- _Exercise task_: Reproduce each of the records below verbatim, leaving out none of their lines.

══ Data section

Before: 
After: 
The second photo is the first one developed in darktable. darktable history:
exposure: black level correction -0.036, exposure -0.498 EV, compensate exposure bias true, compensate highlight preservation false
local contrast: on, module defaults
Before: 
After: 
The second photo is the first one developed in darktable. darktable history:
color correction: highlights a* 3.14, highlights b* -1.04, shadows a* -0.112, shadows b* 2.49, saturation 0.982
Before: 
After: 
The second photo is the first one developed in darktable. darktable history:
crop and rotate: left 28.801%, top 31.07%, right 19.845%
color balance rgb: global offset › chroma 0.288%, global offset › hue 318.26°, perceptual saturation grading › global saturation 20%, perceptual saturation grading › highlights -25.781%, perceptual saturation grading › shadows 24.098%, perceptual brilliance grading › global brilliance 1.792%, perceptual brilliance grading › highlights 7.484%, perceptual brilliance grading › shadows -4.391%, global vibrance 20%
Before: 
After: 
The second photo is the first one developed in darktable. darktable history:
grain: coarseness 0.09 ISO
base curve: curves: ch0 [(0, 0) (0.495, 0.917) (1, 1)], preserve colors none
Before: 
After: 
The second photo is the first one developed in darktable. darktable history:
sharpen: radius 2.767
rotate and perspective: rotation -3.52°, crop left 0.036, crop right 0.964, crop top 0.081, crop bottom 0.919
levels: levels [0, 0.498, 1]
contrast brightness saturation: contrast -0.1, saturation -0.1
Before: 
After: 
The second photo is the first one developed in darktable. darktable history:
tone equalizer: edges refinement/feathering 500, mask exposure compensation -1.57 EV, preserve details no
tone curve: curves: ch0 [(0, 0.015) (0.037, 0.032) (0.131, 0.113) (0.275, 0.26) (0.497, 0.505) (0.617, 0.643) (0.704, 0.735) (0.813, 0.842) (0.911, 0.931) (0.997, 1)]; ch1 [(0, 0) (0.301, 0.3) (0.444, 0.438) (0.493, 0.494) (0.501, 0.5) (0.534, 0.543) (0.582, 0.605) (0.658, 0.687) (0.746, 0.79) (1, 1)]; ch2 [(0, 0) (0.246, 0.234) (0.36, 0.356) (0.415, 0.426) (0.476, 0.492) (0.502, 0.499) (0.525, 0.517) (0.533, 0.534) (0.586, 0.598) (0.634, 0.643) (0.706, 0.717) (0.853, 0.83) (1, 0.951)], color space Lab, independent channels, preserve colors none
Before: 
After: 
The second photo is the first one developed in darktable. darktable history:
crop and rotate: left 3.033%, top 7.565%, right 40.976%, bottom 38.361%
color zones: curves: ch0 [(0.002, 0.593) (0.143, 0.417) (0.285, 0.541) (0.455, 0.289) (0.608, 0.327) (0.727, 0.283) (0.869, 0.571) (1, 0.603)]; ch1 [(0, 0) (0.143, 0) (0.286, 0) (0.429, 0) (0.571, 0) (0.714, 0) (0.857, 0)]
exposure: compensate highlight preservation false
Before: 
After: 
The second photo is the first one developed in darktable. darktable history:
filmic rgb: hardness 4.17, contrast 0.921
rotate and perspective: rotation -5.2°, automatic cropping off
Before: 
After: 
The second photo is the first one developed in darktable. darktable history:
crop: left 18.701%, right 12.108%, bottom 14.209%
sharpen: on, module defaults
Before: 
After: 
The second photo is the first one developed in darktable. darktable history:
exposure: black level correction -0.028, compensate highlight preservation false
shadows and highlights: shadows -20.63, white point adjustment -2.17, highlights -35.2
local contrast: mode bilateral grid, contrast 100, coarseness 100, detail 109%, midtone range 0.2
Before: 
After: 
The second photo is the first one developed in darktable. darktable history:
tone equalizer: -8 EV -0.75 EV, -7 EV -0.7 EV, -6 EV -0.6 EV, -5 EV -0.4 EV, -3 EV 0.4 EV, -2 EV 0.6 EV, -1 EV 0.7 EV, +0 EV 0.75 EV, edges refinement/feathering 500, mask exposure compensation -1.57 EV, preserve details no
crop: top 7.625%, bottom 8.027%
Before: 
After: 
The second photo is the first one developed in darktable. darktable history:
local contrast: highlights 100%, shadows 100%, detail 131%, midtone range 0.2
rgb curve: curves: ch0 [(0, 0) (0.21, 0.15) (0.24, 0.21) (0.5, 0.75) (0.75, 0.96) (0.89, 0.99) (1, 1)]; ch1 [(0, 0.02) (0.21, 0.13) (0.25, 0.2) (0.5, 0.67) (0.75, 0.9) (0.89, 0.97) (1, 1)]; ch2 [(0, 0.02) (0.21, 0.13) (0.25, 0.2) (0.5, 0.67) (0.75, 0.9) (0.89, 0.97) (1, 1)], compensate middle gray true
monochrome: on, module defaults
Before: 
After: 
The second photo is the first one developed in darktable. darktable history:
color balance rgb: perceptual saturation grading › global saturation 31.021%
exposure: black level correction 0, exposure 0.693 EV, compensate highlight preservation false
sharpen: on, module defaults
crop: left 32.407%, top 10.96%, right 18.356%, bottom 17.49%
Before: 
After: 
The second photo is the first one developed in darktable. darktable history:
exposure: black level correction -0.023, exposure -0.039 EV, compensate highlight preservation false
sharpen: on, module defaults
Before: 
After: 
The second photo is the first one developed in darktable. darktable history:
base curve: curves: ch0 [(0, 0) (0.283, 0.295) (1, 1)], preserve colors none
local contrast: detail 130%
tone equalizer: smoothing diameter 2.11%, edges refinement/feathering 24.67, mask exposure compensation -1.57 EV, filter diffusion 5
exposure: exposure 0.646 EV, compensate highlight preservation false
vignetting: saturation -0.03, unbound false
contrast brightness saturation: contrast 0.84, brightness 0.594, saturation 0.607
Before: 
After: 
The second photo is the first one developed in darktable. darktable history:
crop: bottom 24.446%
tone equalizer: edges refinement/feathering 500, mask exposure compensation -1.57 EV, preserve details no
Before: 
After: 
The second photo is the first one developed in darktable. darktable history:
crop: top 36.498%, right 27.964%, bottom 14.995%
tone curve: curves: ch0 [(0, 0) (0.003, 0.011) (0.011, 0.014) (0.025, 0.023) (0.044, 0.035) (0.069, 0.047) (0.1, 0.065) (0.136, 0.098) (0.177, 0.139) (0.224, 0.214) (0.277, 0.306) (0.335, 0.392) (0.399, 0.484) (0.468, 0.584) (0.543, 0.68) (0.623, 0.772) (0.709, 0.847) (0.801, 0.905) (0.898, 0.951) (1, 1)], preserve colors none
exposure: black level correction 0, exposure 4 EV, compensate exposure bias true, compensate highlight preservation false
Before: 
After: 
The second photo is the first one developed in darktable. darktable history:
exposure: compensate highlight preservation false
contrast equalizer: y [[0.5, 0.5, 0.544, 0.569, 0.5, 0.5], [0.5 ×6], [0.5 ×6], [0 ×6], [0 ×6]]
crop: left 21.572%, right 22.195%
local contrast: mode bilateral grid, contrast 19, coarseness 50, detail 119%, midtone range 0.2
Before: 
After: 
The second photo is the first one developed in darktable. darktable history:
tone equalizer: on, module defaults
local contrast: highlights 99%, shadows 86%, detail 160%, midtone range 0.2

════

- _Solution for this problem_:
Before: 
After: 
The second photo is the first one developed in darktable. darktable history:
exposure: black level correction -0.036, exposure -0.498 EV, compensate exposure bias true, compensate highlight preservation false
local contrast: on, module defaults
Before: 
After: 
The second photo is the first one developed in darktable. darktable history:
color correction: highlights a* 3.14, highlights b* -1.04, shadows a* -0.112, shadows b* 2.49, saturation 0.982
Before: 
After: 
The second photo is the first one developed in darktable. darktable history:
crop and rotate: left 28.801%, top 31.07%, right 19.845%
color balance rgb: global offset › chroma 0.288%, global offset › hue 318.26°, perceptual saturation grading › global saturation 20%, perceptual saturation grading › highlights -25.781%, perceptual saturation grading › shadows 24.098%, perceptual brilliance grading › global brilliance 1.792%, perceptual brilliance grading › highlights 7.484%, perceptual brilliance grading › shadows -4.391%, global vibrance 20%
Before: 
After: 
The second photo is the first one developed in darktable. darktable history:
grain: coarseness 0.09 ISO
base curve: curves: ch0 [(0, 0) (0.495, 0.917) (1, 1)], preserve colors none
Before: 
After: 
The second photo is the first one developed in darktable. darktable history:
sharpen: radius 2.767
rotate and perspective: rotation -3.52°, crop left 0.036, crop right 0.964, crop top 0.081, crop bottom 0.919
levels: levels [0, 0.498, 1]
contrast brightness saturation: contrast -0.1, saturation -0.1
Before: 
After: 
The second photo is the first one developed in darktable. darktable history:
tone equalizer: edges refinement/feathering 500, mask exposure compensation -1.57 EV, preserve details no
tone curve: curves: ch0 [(0, 0.015) (0.037, 0.032) (0.131, 0.113) (0.275, 0.26) (0.497, 0.505) (0.617, 0.643) (0.704, 0.735) (0.813, 0.842) (0.911, 0.931) (0.997, 1)]; ch1 [(0, 0) (0.301, 0.3) (0.444, 0.438) (0.493, 0.494) (0.501, 0.5) (0.534, 0.543) (0.582, 0.605) (0.658, 0.687) (0.746, 0.79) (1, 1)]; ch2 [(0, 0) (0.246, 0.234) (0.36, 0.356) (0.415, 0.426) (0.476, 0.492) (0.502, 0.499) (0.525, 0.517) (0.533, 0.534) (0.586, 0.598) (0.634, 0.643) (0.706, 0.717) (0.853, 0.83) (1, 0.951)], color space Lab, independent channels, preserve colors none
Before: 
After: 
The second photo is the first one developed in darktable. darktable history:
crop and rotate: left 3.033%, top 7.565%, right 40.976%, bottom 38.361%
color zones: curves: ch0 [(0.002, 0.593) (0.143, 0.417) (0.285, 0.541) (0.455, 0.289) (0.608, 0.327) (0.727, 0.283) (0.869, 0.571) (1, 0.603)]; ch1 [(0, 0) (0.143, 0) (0.286, 0) (0.429, 0) (0.571, 0) (0.714, 0) (0.857, 0)]
exposure: compensate highlight preservation false
Before: 
After: 
The second photo is the first one developed in darktable. darktable history:
filmic rgb: hardness 4.17, contrast 0.921
rotate and perspective: rotation -5.2°, automatic cropping off
Before: 
After: 
The second photo is the first one developed in darktable. darktable history:
crop: left 18.701%, right 12.108%, bottom 14.209%
sharpen: on, module defaults
Before: 
After: 
The second photo is the first one developed in darktable. darktable history:
exposure: black level correction -0.028, compensate highlight preservation false
shadows and highlights: shadows -20.63, white point adjustment -2.17, highlights -35.2
local contrast: mode bilateral grid, contrast 100, coarseness 100, detail 109%, midtone range 0.2
Before: 
After: 
The second photo is the first one developed in darktable. darktable history:
tone equalizer: -8 EV -0.75 EV, -7 EV -0.7 EV, -6 EV -0.6 EV, -5 EV -0.4 EV, -3 EV 0.4 EV, -2 EV 0.6 EV, -1 EV 0.7 EV, +0 EV 0.75 EV, edges refinement/feathering 500, mask exposure compensation -1.57 EV, preserve details no
crop: top 7.625%, bottom 8.027%
Before: 
After: 
The second photo is the first one developed in darktable. darktable history:
local contrast: highlights 100%, shadows 100%, detail 131%, midtone range 0.2
rgb curve: curves: ch0 [(0, 0) (0.21, 0.15) (0.24, 0.21) (0.5, 0.75) (0.75, 0.96) (0.89, 0.99) (1, 1)]; ch1 [(0, 0.02) (0.21, 0.13) (0.25, 0.2) (0.5, 0.67) (0.75, 0.9) (0.89, 0.97) (1, 1)]; ch2 [(0, 0.02) (0.21, 0.13) (0.25, 0.2) (0.5, 0.67) (0.75, 0.9) (0.89, 0.97) (1, 1)], compensate middle gray true
monochrome: on, module defaults
Before: 
After: 
The second photo is the first one developed in darktable. darktable history:
color balance rgb: perceptual saturation grading › global saturation 31.021%
exposure: black level correction 0, exposure 0.693 EV, compensate highlight preservation false
sharpen: on, module defaults
crop: left 32.407%, top 10.96%, right 18.356%, bottom 17.49%
Before: 
After: 
The second photo is the first one developed in darktable. darktable history:
exposure: black level correction -0.023, exposure -0.039 EV, compensate highlight preservation false
sharpen: on, module defaults
Before: 
After: 
The second photo is the first one developed in darktable. darktable history:
base curve: curves: ch0 [(0, 0) (0.283, 0.295) (1, 1)], preserve colors none
local contrast: detail 130%
tone equalizer: smoothing diameter 2.11%, edges refinement/feathering 24.67, mask exposure compensation -1.57 EV, filter diffusion 5
exposure: exposure 0.646 EV, compensate highlight preservation false
vignetting: saturation -0.03, unbound false
contrast brightness saturation: contrast 0.84, brightness 0.594, saturation 0.607
Before: 
After: 
The second photo is the first one developed in darktable. darktable history:
crop: bottom 24.446%
tone equalizer: edges refinement/feathering 500, mask exposure compensation -1.57 EV, preserve details no
Before: 
After: 
The second photo is the first one developed in darktable. darktable history:
crop: top 36.498%, right 27.964%, bottom 14.995%
tone curve: curves: ch0 [(0, 0) (0.003, 0.011) (0.011, 0.014) (0.025, 0.023) (0.044, 0.035) (0.069, 0.047) (0.1, 0.065) (0.136, 0.098) (0.177, 0.139) (0.224, 0.214) (0.277, 0.306) (0.335, 0.392) (0.399, 0.484) (0.468, 0.584) (0.543, 0.68) (0.623, 0.772) (0.709, 0.847) (0.801, 0.905) (0.898, 0.951) (1, 1)], preserve colors none
exposure: black level correction 0, exposure 4 EV, compensate exposure bias true, compensate highlight preservation false
Before: 
After: 
The second photo is the first one developed in darktable. darktable history:
exposure: compensate highlight preservation false
contrast equalizer: y [[0.5, 0.5, 0.544, 0.569, 0.5, 0.5], [0.5 ×6], [0.5 ×6], [0 ×6], [0 ×6]]
crop: left 21.572%, right 22.195%
local contrast: mode bilateral grid, contrast 19, coarseness 50, detail 119%, midtone range 0.2
Before: 
After: 
The second photo is the first one developed in darktable. darktable history:
tone equalizer: on, module defaults
local contrast: highlights 99%, shadows 86%, detail 160%, midtone range 0.2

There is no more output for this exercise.